Love goes beyond the grave. I have seen enough to be convinced that love does not end but awaits fulfillment in that mysterious realm beyond the pale of this pleasant place which faith calls heaven.
When we die, we cannot take the things of this world with us. But I believe we can take love relationships with us. Where in this life wealth is usually measured in terms of money and material possessions, where we are going, wealth is measured by love relationships.
I have been blessed by numerous testimonies and have personally experienced communication between the living and the dearly departed. Mostly through dreams, contacts have been made between parents and children, husbands and wives, brothers and sisters, members of extended families and friends. Life and death are more connected than we imagine.
I have space for only a single example. I’ll let it be the poignant story of Elizabeth. The year was 1975. She was a Britisher in her seventies, a frail woman of rare intellect, dignity and grace.
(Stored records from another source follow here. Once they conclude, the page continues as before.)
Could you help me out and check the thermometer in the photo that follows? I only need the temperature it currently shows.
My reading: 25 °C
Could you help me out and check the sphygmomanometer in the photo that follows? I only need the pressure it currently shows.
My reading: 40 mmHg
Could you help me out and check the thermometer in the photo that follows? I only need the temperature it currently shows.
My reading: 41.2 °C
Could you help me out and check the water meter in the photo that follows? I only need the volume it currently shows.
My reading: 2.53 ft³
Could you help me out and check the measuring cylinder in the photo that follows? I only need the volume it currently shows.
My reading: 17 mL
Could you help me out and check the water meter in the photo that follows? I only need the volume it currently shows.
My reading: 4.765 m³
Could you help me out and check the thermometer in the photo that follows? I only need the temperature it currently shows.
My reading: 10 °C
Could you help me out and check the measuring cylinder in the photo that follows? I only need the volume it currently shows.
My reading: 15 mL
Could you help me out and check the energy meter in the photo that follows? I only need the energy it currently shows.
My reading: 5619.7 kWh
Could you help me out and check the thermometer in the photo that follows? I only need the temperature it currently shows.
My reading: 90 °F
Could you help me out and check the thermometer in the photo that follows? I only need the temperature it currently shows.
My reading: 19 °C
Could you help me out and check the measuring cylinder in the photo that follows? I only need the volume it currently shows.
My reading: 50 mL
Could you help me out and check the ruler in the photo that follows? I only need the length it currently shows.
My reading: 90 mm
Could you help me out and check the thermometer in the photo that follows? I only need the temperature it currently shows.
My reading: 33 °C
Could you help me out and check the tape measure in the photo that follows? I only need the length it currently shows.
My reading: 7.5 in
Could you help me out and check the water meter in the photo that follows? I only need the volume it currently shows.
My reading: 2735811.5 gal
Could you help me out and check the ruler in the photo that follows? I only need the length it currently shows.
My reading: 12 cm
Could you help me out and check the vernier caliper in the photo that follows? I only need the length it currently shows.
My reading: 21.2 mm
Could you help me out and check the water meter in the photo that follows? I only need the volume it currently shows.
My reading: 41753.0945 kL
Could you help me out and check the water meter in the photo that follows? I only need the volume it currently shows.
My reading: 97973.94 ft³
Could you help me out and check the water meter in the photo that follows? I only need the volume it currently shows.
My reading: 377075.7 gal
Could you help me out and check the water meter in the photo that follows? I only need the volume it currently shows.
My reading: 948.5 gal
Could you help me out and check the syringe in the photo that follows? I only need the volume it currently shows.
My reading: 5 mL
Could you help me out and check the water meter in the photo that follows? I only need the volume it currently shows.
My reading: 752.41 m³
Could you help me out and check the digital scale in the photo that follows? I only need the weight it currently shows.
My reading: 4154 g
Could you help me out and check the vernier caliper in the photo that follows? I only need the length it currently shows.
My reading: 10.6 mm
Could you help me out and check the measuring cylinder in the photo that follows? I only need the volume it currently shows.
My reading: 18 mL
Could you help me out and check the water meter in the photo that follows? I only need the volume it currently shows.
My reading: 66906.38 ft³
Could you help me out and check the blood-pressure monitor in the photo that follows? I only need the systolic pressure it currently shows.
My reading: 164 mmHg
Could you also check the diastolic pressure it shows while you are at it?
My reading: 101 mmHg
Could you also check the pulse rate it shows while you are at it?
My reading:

She resided at the Swedish Retirement Home in Evanston, Illinois, where I served as a part-time social worker, while working on a doctoral program at Northwestern University. Elizabeth’s husband had been a British fighter pilot during World War II. He was shot down in a pitched battle in 1941. She had never remarried, nor as it turned out, had she ever let go of her beloved Jack.
One day when I got to work, I was told to go posthaste to Elizabeth. She had been found wandering in the hallways during the night, agitated and disoriented. Though under mild sedation, she was still awake and alert. I asked her what happened. Elizabeth described a powerful dream, which she reiterated time and again was “not a dream.”
We had the following haunting exchange:
“I was wandering out of doors. It was very dark, and I went from house to house, taping gently on each front door. Nobody answered. I felt all alone. Then I was standing in the middle of the road. I couldn’t see anything. I whispered, ‘Are you there?’ A man answered, ‘Yes, I am here with you.’ On hearing his voice, I awoke, and found myself in the hallway outside my room.”
“Why did you tap so gently and only whisper, Elizabeth?”
“Because I didn’t want just anybody to hear me.”
“But only that one man?” I inquired.
“Yes,” she replied, as if clearly aware of the intent of her search.
“Did you know who that man was?”
“Oh, yes.”
“Was it your husband?”
“Yes, it was Jack. I knew his voice immediately. He had come for me.”
Shortly after that conversation, Elizabeth lapsed into a peaceful coma. She died two days later.
I believe hers was not a dream; it was a genuine communication with her long lost husband. I believe Jack had come back, so they could begin again in a new way, in a new and better place, what had been tragically terminated in their youth. I believe the best is yet to be, beyond our vision, and just as matter is not created or destroyed, neither is love.